▶ _REQUIREMENT_
Please edit the listing from the line containing "scientific name: Eriocoma" through the line containing "family: Amaryllidaceae", inclusive, so that "locality" becomes "site" and nothing else changes. Return only those lines.

───── DATA FOR THIS TASK ─────

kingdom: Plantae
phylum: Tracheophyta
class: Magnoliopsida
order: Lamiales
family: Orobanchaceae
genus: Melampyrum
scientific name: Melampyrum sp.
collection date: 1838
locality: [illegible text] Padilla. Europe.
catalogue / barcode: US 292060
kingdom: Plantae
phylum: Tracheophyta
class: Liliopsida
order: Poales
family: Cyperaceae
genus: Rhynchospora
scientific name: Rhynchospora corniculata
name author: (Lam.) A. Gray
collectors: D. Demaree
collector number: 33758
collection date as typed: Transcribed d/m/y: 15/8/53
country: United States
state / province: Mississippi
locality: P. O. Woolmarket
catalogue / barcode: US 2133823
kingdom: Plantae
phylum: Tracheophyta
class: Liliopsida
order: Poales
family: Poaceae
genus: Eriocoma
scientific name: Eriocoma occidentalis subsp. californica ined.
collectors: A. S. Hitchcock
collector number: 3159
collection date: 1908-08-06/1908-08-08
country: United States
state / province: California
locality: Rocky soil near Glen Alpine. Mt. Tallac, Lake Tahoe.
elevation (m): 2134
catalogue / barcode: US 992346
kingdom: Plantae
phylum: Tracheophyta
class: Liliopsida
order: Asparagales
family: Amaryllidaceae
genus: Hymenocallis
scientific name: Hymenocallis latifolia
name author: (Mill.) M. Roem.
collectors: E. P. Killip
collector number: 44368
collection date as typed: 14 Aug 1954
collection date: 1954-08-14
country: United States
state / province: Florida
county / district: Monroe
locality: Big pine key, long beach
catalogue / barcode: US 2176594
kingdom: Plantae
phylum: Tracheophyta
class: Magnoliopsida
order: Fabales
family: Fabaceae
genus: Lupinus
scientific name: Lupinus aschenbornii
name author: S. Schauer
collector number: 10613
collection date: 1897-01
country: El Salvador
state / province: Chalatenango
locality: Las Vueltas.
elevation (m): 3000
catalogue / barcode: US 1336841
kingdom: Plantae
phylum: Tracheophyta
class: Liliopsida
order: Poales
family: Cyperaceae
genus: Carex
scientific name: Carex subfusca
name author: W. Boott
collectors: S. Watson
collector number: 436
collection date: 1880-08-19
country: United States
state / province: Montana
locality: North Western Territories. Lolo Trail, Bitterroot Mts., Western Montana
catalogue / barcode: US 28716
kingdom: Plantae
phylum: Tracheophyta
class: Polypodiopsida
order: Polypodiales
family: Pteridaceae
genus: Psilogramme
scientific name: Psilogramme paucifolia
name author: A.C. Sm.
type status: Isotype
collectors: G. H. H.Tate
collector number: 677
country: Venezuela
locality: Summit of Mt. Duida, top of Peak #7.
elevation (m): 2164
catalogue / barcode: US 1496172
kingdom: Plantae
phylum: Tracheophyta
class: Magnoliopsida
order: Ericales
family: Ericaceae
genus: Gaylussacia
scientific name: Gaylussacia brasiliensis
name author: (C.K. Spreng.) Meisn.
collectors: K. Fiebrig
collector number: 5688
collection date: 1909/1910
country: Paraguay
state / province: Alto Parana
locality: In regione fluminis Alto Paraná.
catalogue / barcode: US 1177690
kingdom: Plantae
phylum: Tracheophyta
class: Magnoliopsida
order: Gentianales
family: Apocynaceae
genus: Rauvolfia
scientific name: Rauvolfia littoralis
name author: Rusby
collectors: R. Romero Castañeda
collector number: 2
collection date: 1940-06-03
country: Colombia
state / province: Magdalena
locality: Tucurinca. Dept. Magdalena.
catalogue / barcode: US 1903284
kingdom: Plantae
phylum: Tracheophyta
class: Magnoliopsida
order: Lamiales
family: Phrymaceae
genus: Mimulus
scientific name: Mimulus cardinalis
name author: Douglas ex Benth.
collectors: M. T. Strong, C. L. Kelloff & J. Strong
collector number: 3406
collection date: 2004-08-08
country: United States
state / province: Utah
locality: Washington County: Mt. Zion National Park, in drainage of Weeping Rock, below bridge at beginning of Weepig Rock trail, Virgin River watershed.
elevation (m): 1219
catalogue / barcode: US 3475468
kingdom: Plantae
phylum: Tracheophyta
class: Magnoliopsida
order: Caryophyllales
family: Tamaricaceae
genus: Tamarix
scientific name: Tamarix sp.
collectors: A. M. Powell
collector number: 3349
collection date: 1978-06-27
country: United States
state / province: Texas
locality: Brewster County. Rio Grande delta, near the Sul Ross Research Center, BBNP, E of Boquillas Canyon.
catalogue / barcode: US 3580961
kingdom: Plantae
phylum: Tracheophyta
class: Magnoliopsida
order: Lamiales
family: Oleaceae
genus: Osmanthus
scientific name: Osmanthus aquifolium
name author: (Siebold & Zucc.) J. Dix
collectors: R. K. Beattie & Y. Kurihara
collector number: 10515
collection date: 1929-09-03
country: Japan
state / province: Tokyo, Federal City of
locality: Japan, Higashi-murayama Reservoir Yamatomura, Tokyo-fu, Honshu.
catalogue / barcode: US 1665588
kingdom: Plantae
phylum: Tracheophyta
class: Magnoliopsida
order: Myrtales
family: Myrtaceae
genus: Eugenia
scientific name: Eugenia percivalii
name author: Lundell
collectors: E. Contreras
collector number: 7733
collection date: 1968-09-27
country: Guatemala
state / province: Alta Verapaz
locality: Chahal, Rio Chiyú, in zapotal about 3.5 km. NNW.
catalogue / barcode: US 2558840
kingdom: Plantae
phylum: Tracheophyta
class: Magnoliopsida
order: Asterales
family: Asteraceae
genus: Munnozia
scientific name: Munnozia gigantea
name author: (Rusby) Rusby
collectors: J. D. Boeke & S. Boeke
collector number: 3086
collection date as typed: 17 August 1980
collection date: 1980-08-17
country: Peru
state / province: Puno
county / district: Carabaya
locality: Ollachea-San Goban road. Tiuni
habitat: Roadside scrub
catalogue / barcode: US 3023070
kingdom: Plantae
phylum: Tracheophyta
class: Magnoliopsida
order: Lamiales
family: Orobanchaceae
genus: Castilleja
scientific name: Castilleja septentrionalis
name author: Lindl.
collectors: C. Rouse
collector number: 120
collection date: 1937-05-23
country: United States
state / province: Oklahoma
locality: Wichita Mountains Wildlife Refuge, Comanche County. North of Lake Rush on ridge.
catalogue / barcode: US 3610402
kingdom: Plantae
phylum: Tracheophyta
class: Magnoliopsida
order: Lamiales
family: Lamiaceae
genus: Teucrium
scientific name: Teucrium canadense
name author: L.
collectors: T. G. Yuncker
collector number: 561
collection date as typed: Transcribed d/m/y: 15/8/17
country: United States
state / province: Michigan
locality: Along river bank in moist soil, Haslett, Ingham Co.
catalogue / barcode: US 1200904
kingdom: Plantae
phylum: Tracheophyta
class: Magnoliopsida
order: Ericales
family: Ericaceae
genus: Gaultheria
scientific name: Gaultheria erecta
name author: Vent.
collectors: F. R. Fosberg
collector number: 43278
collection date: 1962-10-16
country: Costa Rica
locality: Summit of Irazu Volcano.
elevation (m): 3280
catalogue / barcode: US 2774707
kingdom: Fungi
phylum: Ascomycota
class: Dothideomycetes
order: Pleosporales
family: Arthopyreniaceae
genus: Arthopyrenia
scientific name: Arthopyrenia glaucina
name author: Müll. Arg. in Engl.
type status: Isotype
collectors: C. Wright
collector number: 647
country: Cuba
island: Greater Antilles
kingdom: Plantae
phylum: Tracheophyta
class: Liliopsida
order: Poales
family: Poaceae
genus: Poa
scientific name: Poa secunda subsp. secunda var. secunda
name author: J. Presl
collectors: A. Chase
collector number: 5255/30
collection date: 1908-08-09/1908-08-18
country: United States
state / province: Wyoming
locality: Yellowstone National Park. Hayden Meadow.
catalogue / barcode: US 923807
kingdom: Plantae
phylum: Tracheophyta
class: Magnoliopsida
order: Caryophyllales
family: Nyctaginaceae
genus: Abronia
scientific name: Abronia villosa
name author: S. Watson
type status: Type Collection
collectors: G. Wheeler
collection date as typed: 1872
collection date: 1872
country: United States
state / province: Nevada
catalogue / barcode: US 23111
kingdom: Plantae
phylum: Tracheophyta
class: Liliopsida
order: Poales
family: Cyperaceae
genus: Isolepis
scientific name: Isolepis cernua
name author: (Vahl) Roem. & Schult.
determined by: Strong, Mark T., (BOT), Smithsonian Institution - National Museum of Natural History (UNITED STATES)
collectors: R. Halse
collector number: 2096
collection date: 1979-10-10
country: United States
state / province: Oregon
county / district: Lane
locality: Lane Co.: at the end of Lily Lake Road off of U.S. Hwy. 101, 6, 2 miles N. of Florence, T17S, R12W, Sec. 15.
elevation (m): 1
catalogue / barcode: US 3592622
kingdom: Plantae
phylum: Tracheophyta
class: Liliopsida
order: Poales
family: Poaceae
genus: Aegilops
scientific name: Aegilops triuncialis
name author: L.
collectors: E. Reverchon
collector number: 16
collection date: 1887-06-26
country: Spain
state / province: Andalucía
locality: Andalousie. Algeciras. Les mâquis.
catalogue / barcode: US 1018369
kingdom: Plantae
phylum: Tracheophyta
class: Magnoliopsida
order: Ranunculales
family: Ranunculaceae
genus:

─────

▶ _SOLVED PROBLEM_
scientific name: Eriocoma occidentalis subsp. californica ined.
collectors: A. S. Hitchcock
collector number: 3159
collection date: 1908-08-06/1908-08-08
country: United States
state / province: California
site: Rocky soil near Glen Alpine. Mt. Tallac, Lake Tahoe.
elevation (m): 2134
catalogue / barcode: US 992346
kingdom: Plantae
phylum: Tracheophyta
class: Liliopsida
order: Asparagales
family: Amaryllidaceae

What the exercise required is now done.